全日本空輸(ANA)は日米4拠点に設置しているコールセンターの運営システム一式を刷新し運用を始めた。4拠点共通の運営システムを導入し顧客からの着信に日米どちらでも対応可能にしたほか、顧客情報管理(CRM)システムや音声を認識する人工知能(AI)による通話内容の記録システムを導入した。システム導入を支援した日本IBMが15日に発表した。

ANAは子会社のANAテレマート(東京・品川)を通じて東京、札幌、長崎の国内3カ所でコールセンターを運用。このほか米ロサンゼルスにもコールセンターを設置しており、「オペレーターの約半数は現地採用の日本人」(ANA広報)という。オペレーターの人員は4カ所合わせて約1000人である。国内3カ所のコールセンターで使用していた旧システムの老朽化などを踏まえて新システムを構築し、3月26日に運用を始めた。

運営システムは米通信機器大手のアバイア製で、日米4拠点全てのオペレーターの応対状況を統合管理。オペレーターへの接続待ちの顧客がいる場合、4拠点で最も早く対応可能なオペレーターに割り振るなどして、対応待ち時間をこれまでより短縮したとしている。

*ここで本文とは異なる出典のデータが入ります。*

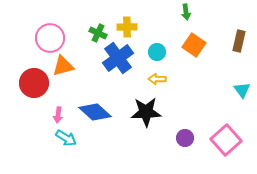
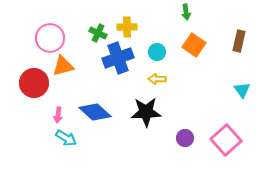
blue cross: rotated 16 degrees clockwise
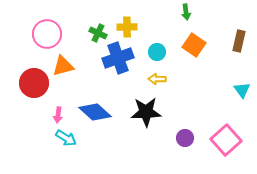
pink circle: moved 3 px left, 4 px up
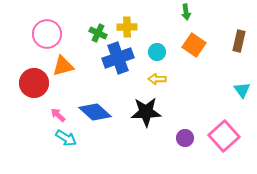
pink arrow: rotated 126 degrees clockwise
pink square: moved 2 px left, 4 px up
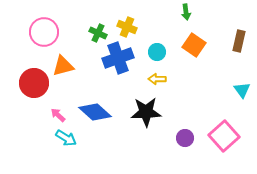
yellow cross: rotated 24 degrees clockwise
pink circle: moved 3 px left, 2 px up
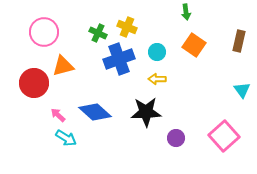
blue cross: moved 1 px right, 1 px down
purple circle: moved 9 px left
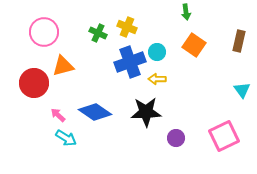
blue cross: moved 11 px right, 3 px down
blue diamond: rotated 8 degrees counterclockwise
pink square: rotated 16 degrees clockwise
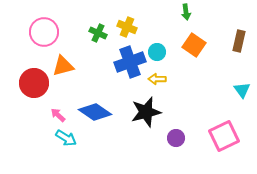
black star: rotated 12 degrees counterclockwise
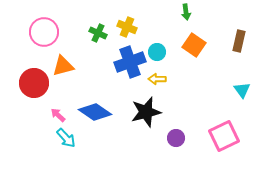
cyan arrow: rotated 15 degrees clockwise
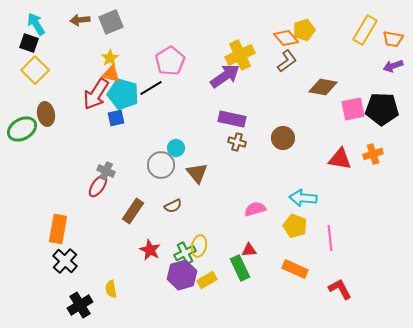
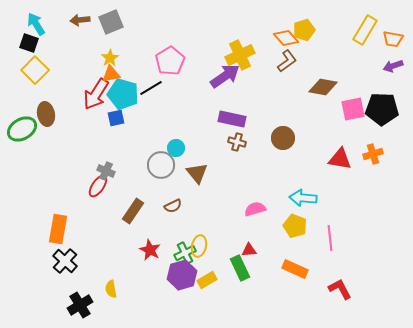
orange triangle at (111, 74): rotated 24 degrees counterclockwise
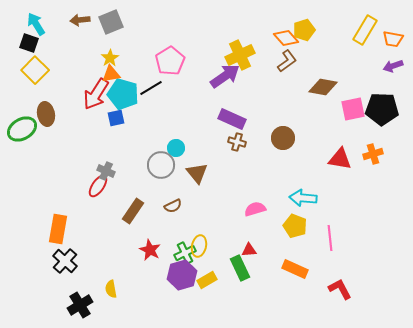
purple rectangle at (232, 119): rotated 12 degrees clockwise
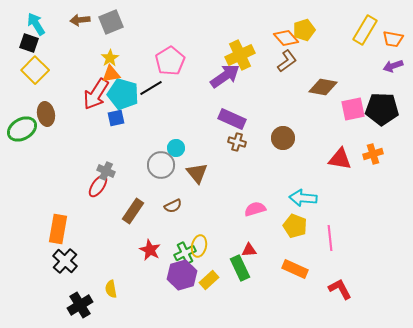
yellow rectangle at (207, 280): moved 2 px right; rotated 12 degrees counterclockwise
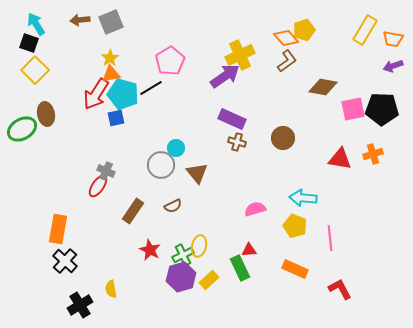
green cross at (185, 253): moved 2 px left, 2 px down
purple hexagon at (182, 275): moved 1 px left, 2 px down
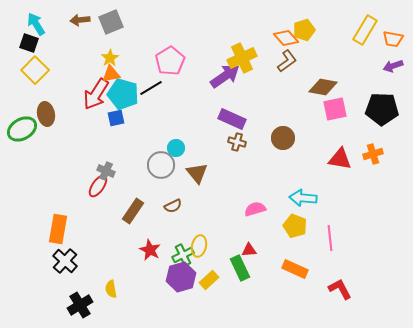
yellow cross at (240, 55): moved 2 px right, 3 px down
pink square at (353, 109): moved 18 px left
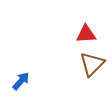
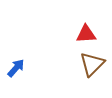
blue arrow: moved 5 px left, 13 px up
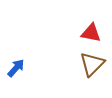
red triangle: moved 5 px right, 1 px up; rotated 15 degrees clockwise
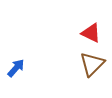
red triangle: rotated 15 degrees clockwise
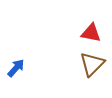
red triangle: rotated 15 degrees counterclockwise
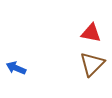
blue arrow: rotated 108 degrees counterclockwise
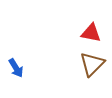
blue arrow: rotated 144 degrees counterclockwise
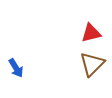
red triangle: rotated 25 degrees counterclockwise
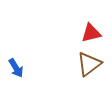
brown triangle: moved 3 px left; rotated 8 degrees clockwise
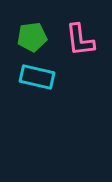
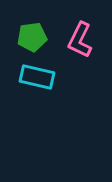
pink L-shape: rotated 33 degrees clockwise
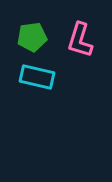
pink L-shape: rotated 9 degrees counterclockwise
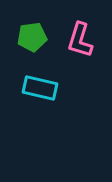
cyan rectangle: moved 3 px right, 11 px down
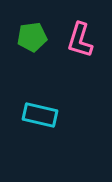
cyan rectangle: moved 27 px down
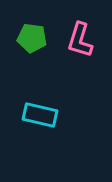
green pentagon: moved 1 px down; rotated 16 degrees clockwise
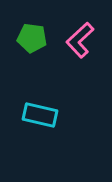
pink L-shape: rotated 30 degrees clockwise
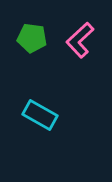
cyan rectangle: rotated 16 degrees clockwise
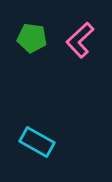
cyan rectangle: moved 3 px left, 27 px down
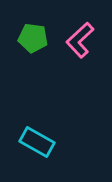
green pentagon: moved 1 px right
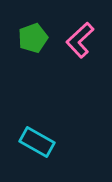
green pentagon: rotated 28 degrees counterclockwise
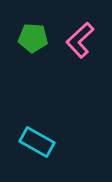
green pentagon: rotated 24 degrees clockwise
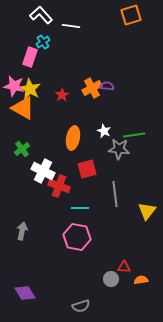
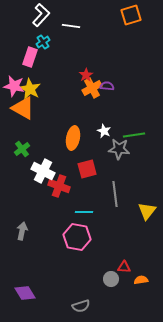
white L-shape: rotated 85 degrees clockwise
red star: moved 24 px right, 20 px up
cyan line: moved 4 px right, 4 px down
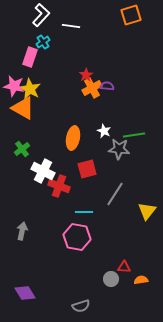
gray line: rotated 40 degrees clockwise
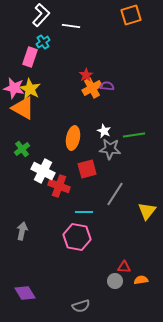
pink star: moved 2 px down
gray star: moved 9 px left
gray circle: moved 4 px right, 2 px down
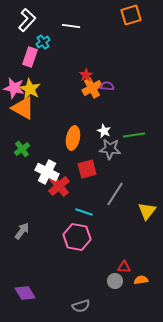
white L-shape: moved 14 px left, 5 px down
white cross: moved 4 px right, 1 px down
red cross: rotated 30 degrees clockwise
cyan line: rotated 18 degrees clockwise
gray arrow: rotated 24 degrees clockwise
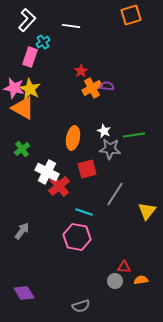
red star: moved 5 px left, 4 px up
purple diamond: moved 1 px left
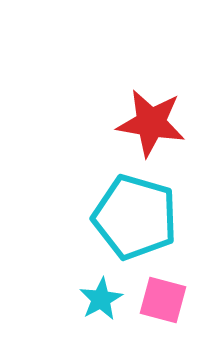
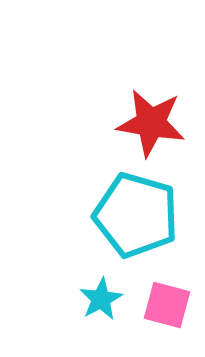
cyan pentagon: moved 1 px right, 2 px up
pink square: moved 4 px right, 5 px down
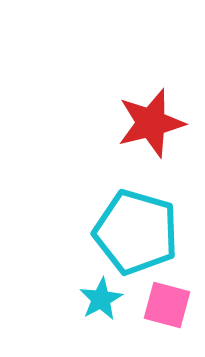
red star: rotated 24 degrees counterclockwise
cyan pentagon: moved 17 px down
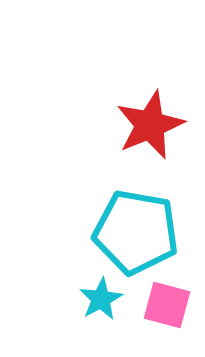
red star: moved 1 px left, 2 px down; rotated 8 degrees counterclockwise
cyan pentagon: rotated 6 degrees counterclockwise
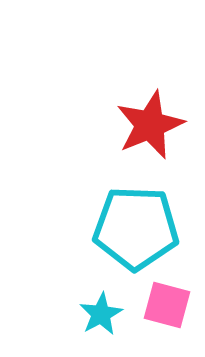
cyan pentagon: moved 4 px up; rotated 8 degrees counterclockwise
cyan star: moved 15 px down
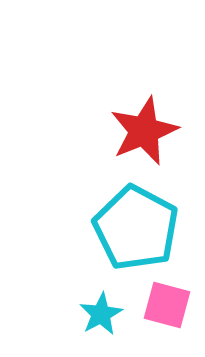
red star: moved 6 px left, 6 px down
cyan pentagon: rotated 26 degrees clockwise
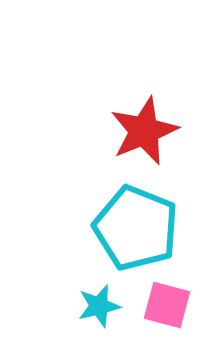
cyan pentagon: rotated 6 degrees counterclockwise
cyan star: moved 2 px left, 8 px up; rotated 15 degrees clockwise
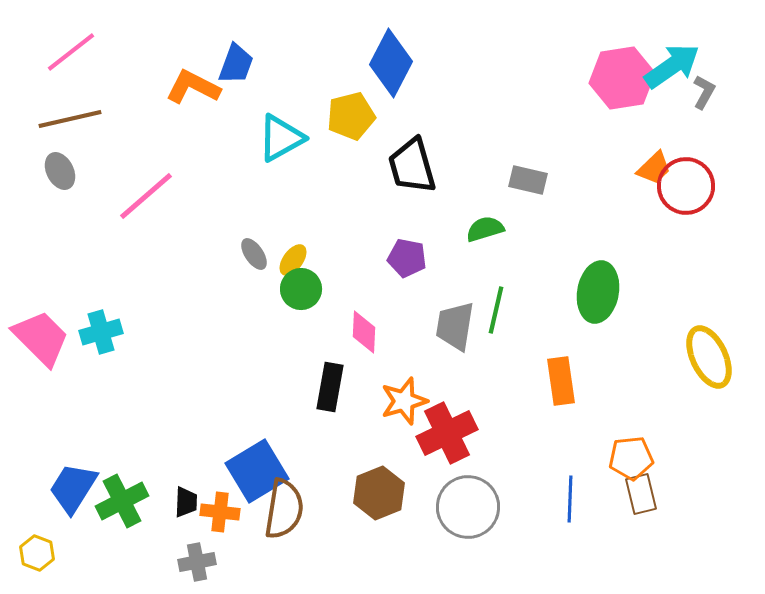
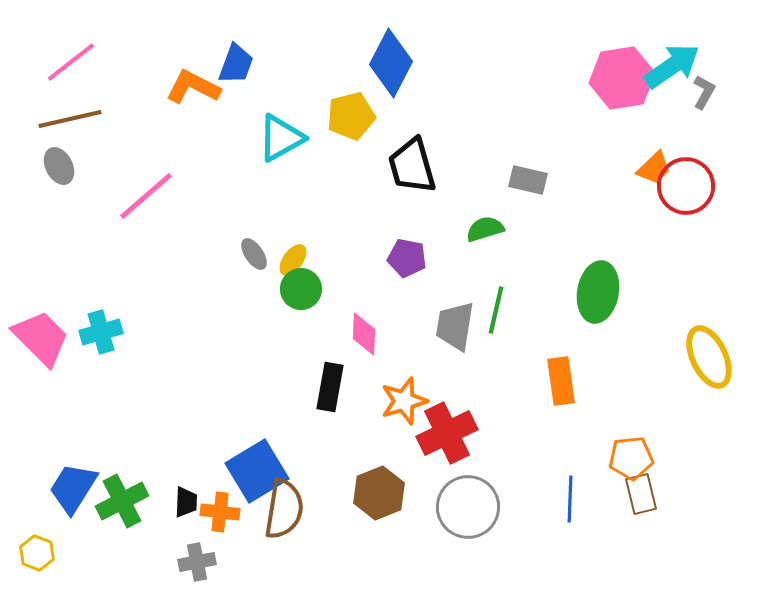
pink line at (71, 52): moved 10 px down
gray ellipse at (60, 171): moved 1 px left, 5 px up
pink diamond at (364, 332): moved 2 px down
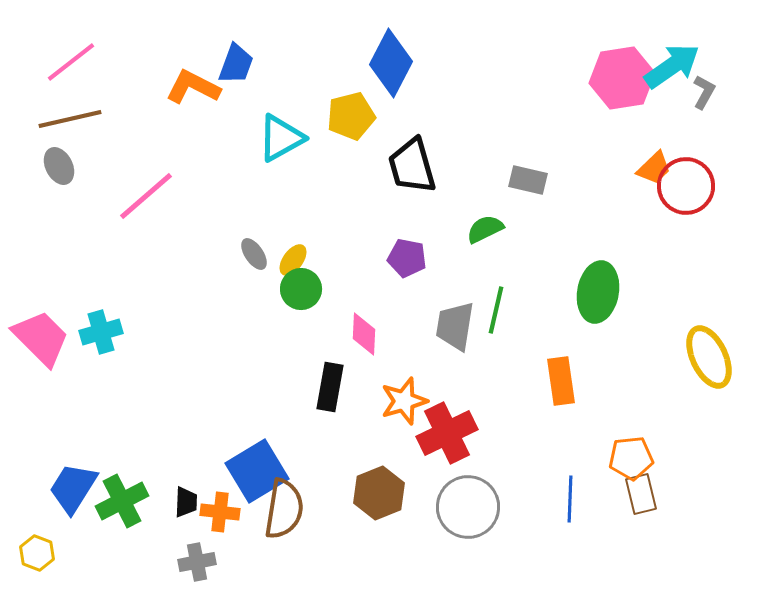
green semicircle at (485, 229): rotated 9 degrees counterclockwise
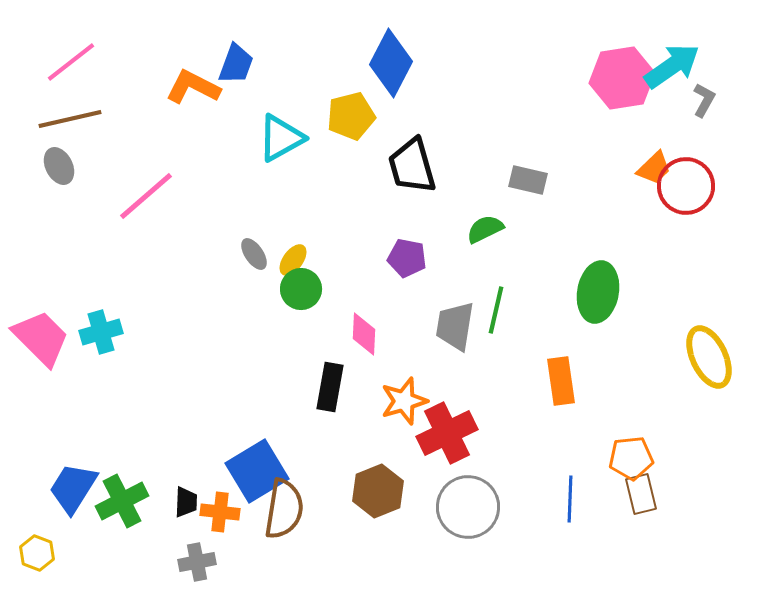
gray L-shape at (704, 92): moved 8 px down
brown hexagon at (379, 493): moved 1 px left, 2 px up
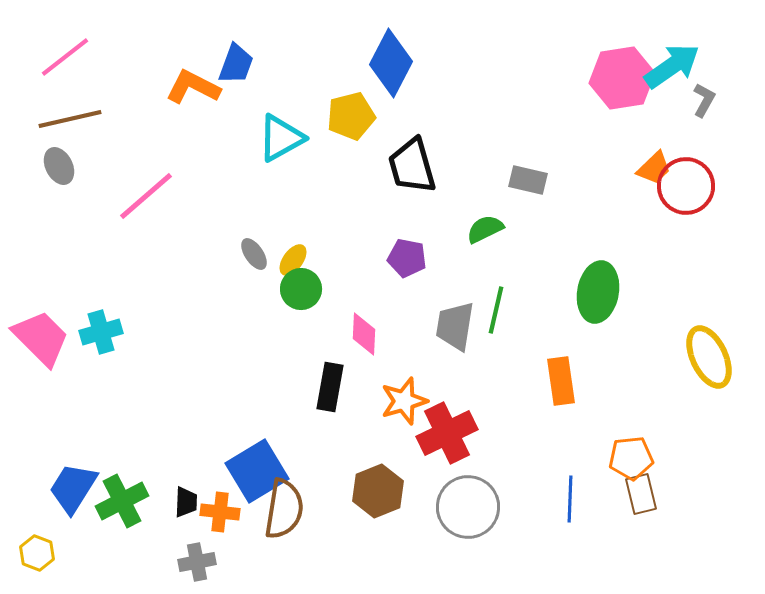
pink line at (71, 62): moved 6 px left, 5 px up
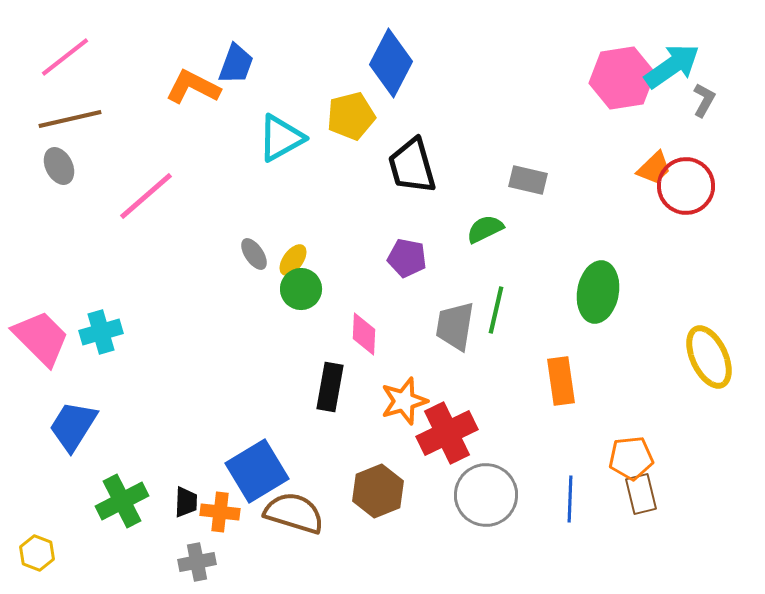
blue trapezoid at (73, 488): moved 62 px up
gray circle at (468, 507): moved 18 px right, 12 px up
brown semicircle at (284, 509): moved 10 px right, 4 px down; rotated 82 degrees counterclockwise
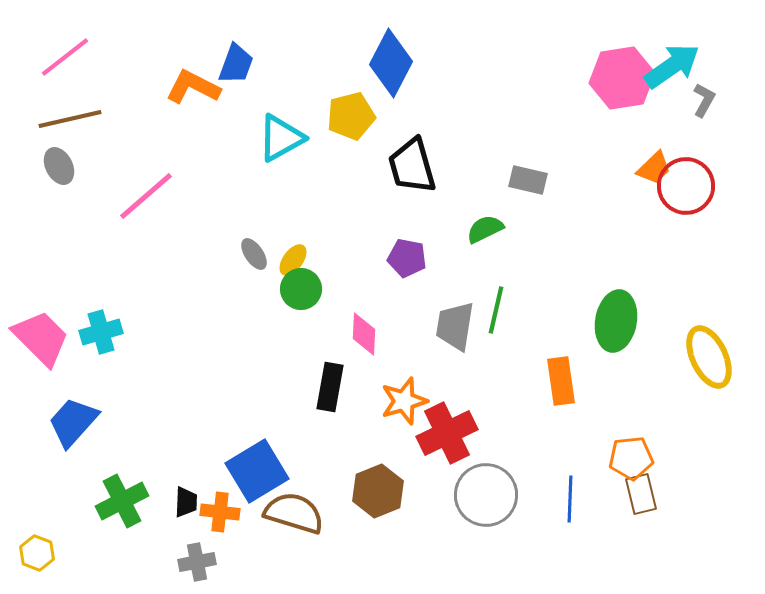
green ellipse at (598, 292): moved 18 px right, 29 px down
blue trapezoid at (73, 426): moved 4 px up; rotated 10 degrees clockwise
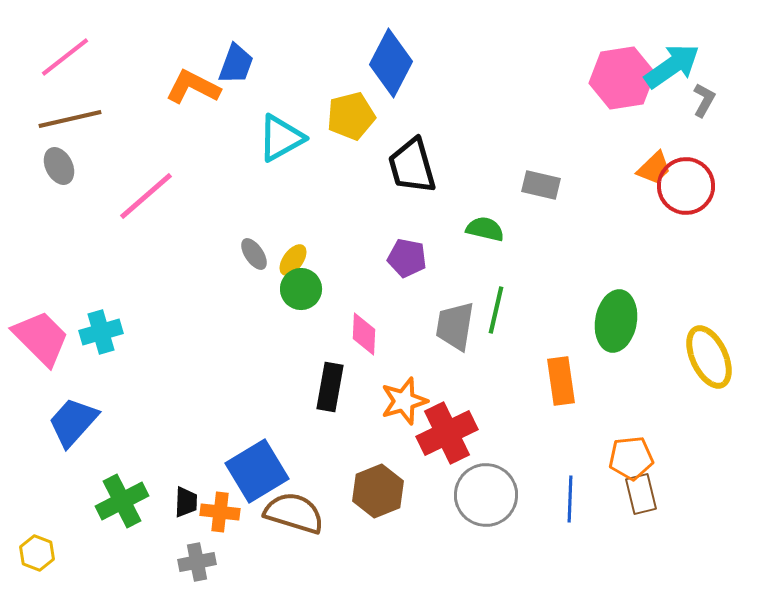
gray rectangle at (528, 180): moved 13 px right, 5 px down
green semicircle at (485, 229): rotated 39 degrees clockwise
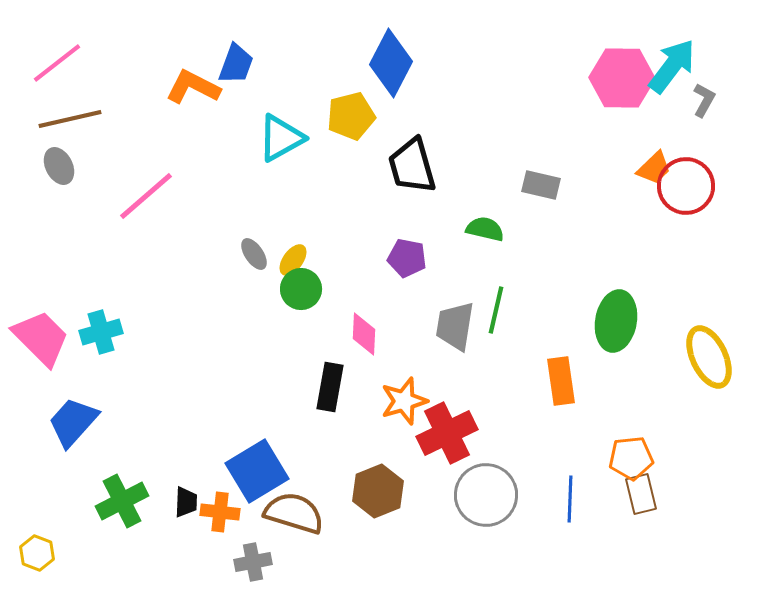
pink line at (65, 57): moved 8 px left, 6 px down
cyan arrow at (672, 66): rotated 18 degrees counterclockwise
pink hexagon at (622, 78): rotated 10 degrees clockwise
gray cross at (197, 562): moved 56 px right
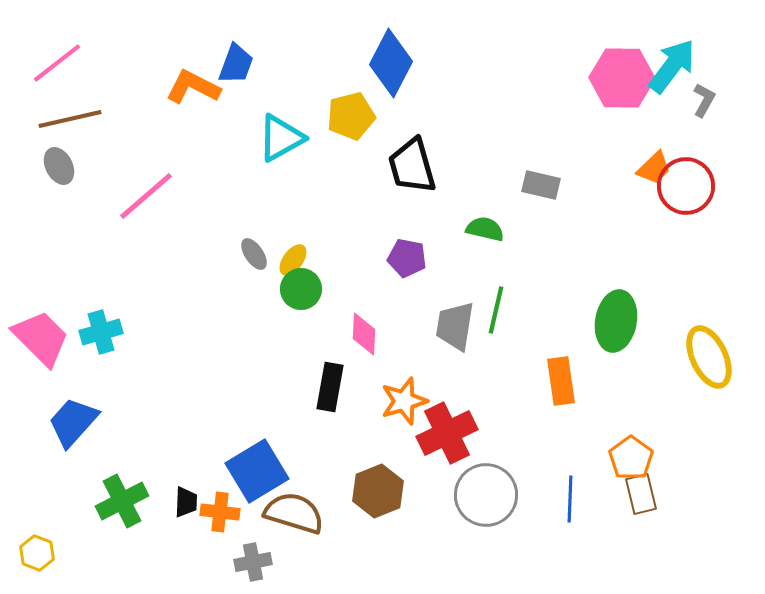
orange pentagon at (631, 458): rotated 30 degrees counterclockwise
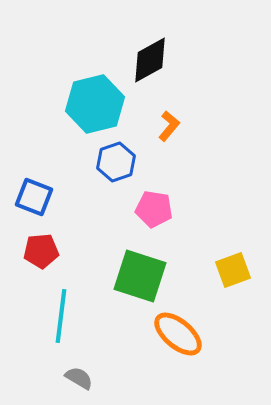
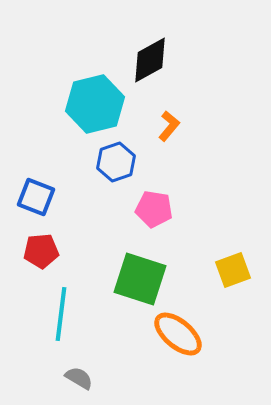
blue square: moved 2 px right
green square: moved 3 px down
cyan line: moved 2 px up
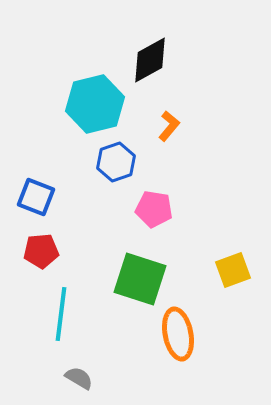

CRMはこれまで複数システムに分かれていたものを、米セールスフォース・ドットコム製品に統合。電話に加えてメールやチャットによる対応の履歴を一元管理し、顧客からの問い合わせ状況の引き継ぎ漏れを防ぐ。ANAが「CE基盤」と呼ぶ顧客情報のデータベース群ともマイレージ会員番号などをキーに連携する。

このほか新システムでは米IBMのAI「ワトソン」の音声認識機能を試験導入し、顧客とオペレーターの通話内容を自動でテキスト化して蓄積する。今後ワトソンの情報探索機能も導入する予定で、顧客からの問い合わせ内容への回答候補をオペレーターへ即座に提示できるようにする。